1. Takmirul Masjid dan segenap umat Islam Kota Kotamobagu untuk tidak
menyelenggarakan Sholat Jumat dan para jamaah menggantikannya dengan
melaksanakan sholat dzuhur dirumah masing-masing
2. Takmirul Masjid tidak menyelenggarakan Sholat Berjemaah 5 waktu/Sholat Rawatib
3. Takmirul Masjid tetap menyelenggarakan adzan sholat sesuai waktunya; dengan
perubahan lafadz
4. Tidak menyelenggarakan kegiatan keagamaan atau pun Perayaan Hari Besar Islam yang
melibatkan orang banyak baik di Masjid atau di tempat lain. Kegiatan dimaksud seperti:
Tabligh, Taklim/kajian, tadarus Qur’an dan kegiatan lainnya
5. Umat muslim diharapkan untuk tidak keluar rumah kecuali untuk kebutuhan penting dan
mendesak
6. Bersikap tenang, menjaga persatuan, saling membantu dan tidak menyebarkan berita
yang tidak benar (HOAX)
7. Mendekatkan diri kepada Allah Subhanahu Wata’ala agar terhindar dari berbagai
musibah dengan memperbanyak Taubat atau Istighfar memohon Ampun kepada Allah
Subhanahu Wata’ala, berdzikir, meninggalkan perilaku dzalim, memperbanyak sedekah
dan meninggalkan permusuhan

Tausiyah ini ditujukan kepada seluruh masjid dan umat muslim di Kota Kotamobagu dan
akan diperbaharui nanti sesuai dengan situasi dan kondisi wabah Covid-19 di Kota
Kotamobagu, demikian Tausiyah ini disampaikan dan dikeluarkan di Kotamobagu pada
tanggal 27 Maret 2020 (03 Syaban 1441 H). Dan di tanda tangani oleh Ketua Umum MUI
Kotamobagu, Hj. Jusuf Dany Pontoh, S.Ag, M.H.

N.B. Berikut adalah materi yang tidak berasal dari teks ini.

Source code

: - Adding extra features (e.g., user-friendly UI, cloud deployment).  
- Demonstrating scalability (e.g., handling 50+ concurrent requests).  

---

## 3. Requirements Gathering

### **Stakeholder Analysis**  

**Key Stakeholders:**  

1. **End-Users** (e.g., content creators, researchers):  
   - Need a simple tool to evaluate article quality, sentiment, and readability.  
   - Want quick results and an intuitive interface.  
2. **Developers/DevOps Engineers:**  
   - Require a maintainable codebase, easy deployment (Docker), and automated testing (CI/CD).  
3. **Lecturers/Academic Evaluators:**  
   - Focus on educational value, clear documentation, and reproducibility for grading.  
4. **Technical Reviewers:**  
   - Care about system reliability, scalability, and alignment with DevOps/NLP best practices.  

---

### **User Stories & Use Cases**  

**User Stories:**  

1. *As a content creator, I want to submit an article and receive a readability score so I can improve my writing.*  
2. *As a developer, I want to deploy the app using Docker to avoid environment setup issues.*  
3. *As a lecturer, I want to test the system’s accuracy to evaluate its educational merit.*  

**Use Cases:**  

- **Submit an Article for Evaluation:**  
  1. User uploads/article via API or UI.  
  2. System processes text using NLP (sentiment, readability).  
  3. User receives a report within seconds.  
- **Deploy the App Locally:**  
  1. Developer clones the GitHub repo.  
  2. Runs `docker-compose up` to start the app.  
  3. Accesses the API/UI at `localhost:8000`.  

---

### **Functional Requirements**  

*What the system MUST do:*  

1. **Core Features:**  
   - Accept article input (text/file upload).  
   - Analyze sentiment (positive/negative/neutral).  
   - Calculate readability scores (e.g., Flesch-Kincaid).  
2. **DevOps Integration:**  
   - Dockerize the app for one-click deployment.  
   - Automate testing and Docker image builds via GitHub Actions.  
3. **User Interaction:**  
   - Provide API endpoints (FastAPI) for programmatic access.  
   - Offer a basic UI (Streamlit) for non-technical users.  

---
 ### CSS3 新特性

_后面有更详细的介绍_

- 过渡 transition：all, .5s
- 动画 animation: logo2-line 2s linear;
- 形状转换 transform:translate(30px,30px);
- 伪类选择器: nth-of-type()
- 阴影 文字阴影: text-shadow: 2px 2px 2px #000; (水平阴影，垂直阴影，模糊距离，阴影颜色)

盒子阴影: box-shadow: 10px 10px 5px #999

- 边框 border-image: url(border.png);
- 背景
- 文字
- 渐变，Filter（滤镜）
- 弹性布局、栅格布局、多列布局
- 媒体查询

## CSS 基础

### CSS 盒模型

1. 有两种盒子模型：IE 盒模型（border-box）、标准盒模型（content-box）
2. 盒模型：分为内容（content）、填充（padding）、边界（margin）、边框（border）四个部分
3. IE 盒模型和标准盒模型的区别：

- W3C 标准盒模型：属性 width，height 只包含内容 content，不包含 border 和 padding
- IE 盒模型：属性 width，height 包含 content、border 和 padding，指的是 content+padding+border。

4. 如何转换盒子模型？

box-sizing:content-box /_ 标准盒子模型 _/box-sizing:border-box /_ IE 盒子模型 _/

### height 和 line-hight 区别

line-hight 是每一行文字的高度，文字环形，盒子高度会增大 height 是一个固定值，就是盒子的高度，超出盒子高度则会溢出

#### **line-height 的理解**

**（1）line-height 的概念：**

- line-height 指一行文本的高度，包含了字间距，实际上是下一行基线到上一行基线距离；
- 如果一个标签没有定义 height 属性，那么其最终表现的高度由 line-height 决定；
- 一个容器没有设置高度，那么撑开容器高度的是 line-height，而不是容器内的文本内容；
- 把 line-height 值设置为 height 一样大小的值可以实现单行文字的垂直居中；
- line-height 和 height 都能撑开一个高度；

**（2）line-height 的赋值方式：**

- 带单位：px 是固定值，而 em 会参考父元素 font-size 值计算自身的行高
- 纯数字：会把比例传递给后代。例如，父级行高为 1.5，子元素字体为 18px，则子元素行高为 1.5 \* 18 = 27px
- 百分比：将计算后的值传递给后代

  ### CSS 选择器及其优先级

Setelah dikeluarkannya Fatwa Majelis Ulama Indonesia Kota Kotamobagu, akhirnya


masyarakat mulai sadar dan mulai menerapkan himbauan dari Majelis Ulama Indonesia
dengan tidak dulu melaksanalan Sholat Jumat dan Sholat 5 waktu di Masjid guna membatasi
penyebaran Virus Corona (Covid-19) di Kota Kotamobagu.